It takes roughly 10 seconds to fall in love with U-Bahn. If you miss early Devo, then you'll adore U-Bahn. Australia's U-Bahn come stomping into 2019 with a collage of glam-pop and new wave. Describing their music as 'nostalgia for futures that never came to pass; suburban boredom and sexual dystopias', the Melbourne 5-piece will thrill and baffle audiences alike with their debut LP, teeming with futurist art-punk.
Originating from singer Lachlan Kenny's bedroom recordings, a chance meeting between him and Zoe Monk over the purchase of a vintage drum machine, followed by the recruitment of Leland Buckle, Jordan Oakley and Mitch Campleman, the band quickly honed their live show before taking their ideas to the stages of the Melbourne DIY circuit. Kenny was eager to set down their ideas on vinyl; crafting a suite of self-recorded and mixed songs that's charm lies in their lo-fi production values. Bubblegum centrepiece Right Swipe is draped in reverb, analogue synths and off-beats - while their clear penchant for melody and memorable hooks shines through the bizarro aesthetics. Its addictive chorus shows the band can leave you humming despite their abstract thinking; the synths and bass swirl around Kenny’s ironic/serious lyrics, 'baby you can't resist the manipulation'.

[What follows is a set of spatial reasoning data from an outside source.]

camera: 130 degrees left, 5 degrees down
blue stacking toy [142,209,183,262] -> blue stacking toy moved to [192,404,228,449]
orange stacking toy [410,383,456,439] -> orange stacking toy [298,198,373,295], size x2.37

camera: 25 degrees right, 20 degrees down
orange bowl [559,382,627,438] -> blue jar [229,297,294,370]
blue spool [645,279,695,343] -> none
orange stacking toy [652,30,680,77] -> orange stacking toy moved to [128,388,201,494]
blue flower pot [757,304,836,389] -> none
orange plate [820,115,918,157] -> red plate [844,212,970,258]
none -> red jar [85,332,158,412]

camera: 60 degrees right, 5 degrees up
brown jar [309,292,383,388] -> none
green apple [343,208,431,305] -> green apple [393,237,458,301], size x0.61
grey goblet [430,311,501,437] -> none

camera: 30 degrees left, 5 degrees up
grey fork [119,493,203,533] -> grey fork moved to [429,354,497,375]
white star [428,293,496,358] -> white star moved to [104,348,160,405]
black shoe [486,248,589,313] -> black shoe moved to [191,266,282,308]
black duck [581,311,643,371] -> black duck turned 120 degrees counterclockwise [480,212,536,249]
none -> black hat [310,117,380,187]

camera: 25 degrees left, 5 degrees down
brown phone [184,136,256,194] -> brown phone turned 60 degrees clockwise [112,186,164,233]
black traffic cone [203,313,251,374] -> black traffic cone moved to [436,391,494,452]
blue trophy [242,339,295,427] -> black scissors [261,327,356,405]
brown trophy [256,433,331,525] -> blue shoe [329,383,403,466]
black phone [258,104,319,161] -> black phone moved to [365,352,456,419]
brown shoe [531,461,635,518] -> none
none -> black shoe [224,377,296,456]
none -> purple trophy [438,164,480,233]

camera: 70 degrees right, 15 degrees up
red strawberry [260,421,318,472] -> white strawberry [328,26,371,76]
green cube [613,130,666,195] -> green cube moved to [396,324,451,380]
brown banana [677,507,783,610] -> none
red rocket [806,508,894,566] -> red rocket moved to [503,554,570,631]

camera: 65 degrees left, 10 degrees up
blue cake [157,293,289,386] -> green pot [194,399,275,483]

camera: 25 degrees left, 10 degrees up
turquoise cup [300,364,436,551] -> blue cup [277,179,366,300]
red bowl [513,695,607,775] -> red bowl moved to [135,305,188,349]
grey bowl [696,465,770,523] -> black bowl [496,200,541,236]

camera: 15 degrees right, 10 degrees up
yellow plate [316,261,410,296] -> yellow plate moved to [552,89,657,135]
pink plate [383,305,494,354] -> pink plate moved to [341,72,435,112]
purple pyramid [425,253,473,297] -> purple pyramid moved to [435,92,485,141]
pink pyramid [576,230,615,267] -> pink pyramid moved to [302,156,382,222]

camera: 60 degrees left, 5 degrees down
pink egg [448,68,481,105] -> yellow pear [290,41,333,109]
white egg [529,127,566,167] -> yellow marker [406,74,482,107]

The band approaches song writing like children at play; open to anything, delighted with results that seem weird or amusing. This methodology, along with their clear love for outsider art, Devo and R. Stevie Moore – the aristocratic glamour of Brain Eno combined with the icy robotics of Kraftwerk; the wild ride of genres and ideas that define U-Bahn’s style is steeped in a heritage of music’s strange and unforgettable mavericks.